▶ Sayfa alıntısı:
════

Berlin’in Suudi Arabistan’a silah durdurma kararına tepki yağıyor

Berlin’in Suudi Arabistan’a silah durdurma kararına tepki yağıyor
TT

Berlin’in Suudi Arabistan’a silah durdurma kararına tepki yağıyor

Berlin’in Suudi Arabistan’a silah durdurma kararına tepki yağıyor

Almanya hükümetinin, Suudi Arabistan’a silah sevkiyatını durdurma kararına yönelik eleştiriler artarken tartışma, Başbakan Angela Merkel’in partisi Hristiyan Demokrat Birliği’ne kadar genişledi.
Merkel’in tutumunun aksine Demokrat Birliği lideri Annegret Kramp-Karrenbauer, Avrupa politikasına uygun olarak Suudi Arabistan’a yapılan silah sevkiyatı önündeki engellerin kaldırılması çağrısında bulundu.
NRT kanalına röportaj veren Karrenbauer, Almanya’nın uyguladığı projelerde Avrupalı ortaklarıyla ortak bir zemin bulması gerektiğini belirtirken, aksi takdirde gelecekteki projelerde etkisiz hale gelmesinin bekleneceğini vurguladı. Annegret Karrenbauer, silah sevkiyatının tamamen yasaklanması konusunda uyarıda bulunurken, “Silah sevkiyatını, ne pahasına olursa olsun önlemek isteyenlerin, Almanya’da bir silah endüstrisinin olmasını da istemediği açıkça söylenebilir” dedi.

════

▶ Veri listesi:

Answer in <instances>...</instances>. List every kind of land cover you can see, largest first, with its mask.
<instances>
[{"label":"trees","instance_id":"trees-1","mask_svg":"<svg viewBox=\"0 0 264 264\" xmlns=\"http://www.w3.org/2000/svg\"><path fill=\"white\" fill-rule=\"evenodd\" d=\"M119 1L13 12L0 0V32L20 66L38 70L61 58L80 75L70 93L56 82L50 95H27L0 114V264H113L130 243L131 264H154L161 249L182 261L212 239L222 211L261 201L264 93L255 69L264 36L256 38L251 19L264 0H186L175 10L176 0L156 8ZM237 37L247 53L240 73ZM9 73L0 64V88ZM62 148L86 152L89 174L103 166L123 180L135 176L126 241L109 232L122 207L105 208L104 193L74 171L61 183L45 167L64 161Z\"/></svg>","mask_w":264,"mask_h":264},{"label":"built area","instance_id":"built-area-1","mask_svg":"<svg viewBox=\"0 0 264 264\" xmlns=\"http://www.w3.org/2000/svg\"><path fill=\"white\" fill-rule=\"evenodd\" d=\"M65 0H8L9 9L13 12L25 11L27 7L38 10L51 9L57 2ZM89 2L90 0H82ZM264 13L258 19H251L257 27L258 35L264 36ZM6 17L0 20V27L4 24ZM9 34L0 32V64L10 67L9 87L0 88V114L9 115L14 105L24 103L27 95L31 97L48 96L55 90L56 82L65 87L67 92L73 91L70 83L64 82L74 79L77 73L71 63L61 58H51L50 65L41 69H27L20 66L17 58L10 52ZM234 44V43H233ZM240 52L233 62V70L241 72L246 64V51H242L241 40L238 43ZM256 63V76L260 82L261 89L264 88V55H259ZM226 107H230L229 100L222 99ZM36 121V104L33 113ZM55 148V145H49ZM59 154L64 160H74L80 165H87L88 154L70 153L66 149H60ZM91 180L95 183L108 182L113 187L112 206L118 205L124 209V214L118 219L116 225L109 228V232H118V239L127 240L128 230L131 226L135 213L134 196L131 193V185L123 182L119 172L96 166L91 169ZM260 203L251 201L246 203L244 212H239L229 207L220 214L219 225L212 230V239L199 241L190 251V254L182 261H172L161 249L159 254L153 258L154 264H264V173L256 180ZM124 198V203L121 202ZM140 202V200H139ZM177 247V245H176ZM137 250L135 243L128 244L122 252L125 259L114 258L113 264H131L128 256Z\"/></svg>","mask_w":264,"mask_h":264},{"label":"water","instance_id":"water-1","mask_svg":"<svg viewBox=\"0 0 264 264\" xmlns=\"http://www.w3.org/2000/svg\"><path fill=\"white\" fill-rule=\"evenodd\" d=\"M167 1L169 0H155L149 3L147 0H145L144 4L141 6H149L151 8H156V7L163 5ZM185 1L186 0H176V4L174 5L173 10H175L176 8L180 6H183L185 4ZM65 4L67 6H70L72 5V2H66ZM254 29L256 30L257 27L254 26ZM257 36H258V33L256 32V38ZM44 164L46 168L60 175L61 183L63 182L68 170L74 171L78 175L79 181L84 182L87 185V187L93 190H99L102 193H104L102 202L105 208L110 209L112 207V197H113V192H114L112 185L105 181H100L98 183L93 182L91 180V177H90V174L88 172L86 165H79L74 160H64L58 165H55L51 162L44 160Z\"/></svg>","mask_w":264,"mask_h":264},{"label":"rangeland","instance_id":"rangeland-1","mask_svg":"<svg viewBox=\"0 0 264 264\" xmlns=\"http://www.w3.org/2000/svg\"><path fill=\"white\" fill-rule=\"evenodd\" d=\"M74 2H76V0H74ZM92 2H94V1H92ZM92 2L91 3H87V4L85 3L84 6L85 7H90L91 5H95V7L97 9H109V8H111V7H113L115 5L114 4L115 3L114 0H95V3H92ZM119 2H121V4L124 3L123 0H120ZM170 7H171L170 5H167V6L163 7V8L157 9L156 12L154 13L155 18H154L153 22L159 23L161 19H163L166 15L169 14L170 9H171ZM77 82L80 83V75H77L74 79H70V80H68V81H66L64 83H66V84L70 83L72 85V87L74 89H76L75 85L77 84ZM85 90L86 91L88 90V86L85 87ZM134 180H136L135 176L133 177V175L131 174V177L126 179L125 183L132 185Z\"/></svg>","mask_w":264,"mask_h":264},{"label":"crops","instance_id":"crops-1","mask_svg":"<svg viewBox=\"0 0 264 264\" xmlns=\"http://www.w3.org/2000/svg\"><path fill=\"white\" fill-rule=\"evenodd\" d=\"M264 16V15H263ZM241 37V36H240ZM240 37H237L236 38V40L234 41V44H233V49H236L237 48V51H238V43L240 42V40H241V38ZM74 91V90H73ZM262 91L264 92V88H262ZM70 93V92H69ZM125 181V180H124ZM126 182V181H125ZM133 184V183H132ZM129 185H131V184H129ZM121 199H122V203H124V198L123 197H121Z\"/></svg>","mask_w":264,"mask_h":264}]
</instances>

════

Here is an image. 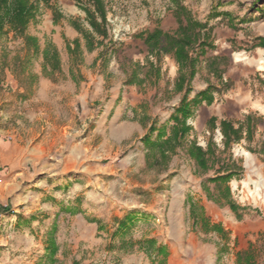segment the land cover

════

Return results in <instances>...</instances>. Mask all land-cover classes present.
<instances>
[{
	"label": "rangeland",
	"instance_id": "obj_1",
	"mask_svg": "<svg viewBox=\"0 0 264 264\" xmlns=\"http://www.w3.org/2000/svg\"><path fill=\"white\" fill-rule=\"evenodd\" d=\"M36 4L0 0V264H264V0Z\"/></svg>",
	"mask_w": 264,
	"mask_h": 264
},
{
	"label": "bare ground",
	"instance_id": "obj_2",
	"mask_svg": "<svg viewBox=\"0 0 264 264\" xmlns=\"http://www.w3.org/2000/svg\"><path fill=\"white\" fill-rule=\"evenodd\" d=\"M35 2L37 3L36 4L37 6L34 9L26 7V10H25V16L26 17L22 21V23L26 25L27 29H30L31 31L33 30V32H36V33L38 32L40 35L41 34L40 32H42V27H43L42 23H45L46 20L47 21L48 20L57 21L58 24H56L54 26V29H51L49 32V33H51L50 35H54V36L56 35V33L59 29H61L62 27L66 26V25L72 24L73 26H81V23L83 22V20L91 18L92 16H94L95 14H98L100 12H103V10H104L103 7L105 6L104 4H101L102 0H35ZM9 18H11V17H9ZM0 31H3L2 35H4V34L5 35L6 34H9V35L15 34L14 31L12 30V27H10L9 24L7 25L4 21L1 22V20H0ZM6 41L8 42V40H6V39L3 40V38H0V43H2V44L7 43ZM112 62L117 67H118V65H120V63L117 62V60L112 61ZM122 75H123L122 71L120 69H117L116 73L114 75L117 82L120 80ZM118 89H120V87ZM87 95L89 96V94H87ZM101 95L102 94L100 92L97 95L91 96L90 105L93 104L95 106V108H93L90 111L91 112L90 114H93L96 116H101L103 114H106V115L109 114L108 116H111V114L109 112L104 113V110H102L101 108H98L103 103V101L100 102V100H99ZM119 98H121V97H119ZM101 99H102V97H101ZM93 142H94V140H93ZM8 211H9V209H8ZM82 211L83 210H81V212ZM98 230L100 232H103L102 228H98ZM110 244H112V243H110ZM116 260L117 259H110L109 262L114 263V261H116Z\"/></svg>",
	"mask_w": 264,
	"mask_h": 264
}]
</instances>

════

▶ Görev ayrıntıları:
Suudi Arabistan'a silah sevkiyatı haberindeki "Almanya hükümetinin, Suudi" ifadesinden "Birliği’ne kadar genişledi." ifadesine kadar olan bölümü, "eleştiriler" yerine "itirazlar" koyarak yeniden yazın.

▶ Sonuç:
Almanya hükümetinin, Suudi Arabistan’a silah sevkiyatını durdurma kararına yönelik itirazlar artarken tartışma, Başbakan Angela Merkel’in partisi Hristiyan Demokrat Birliği’ne kadar genişledi.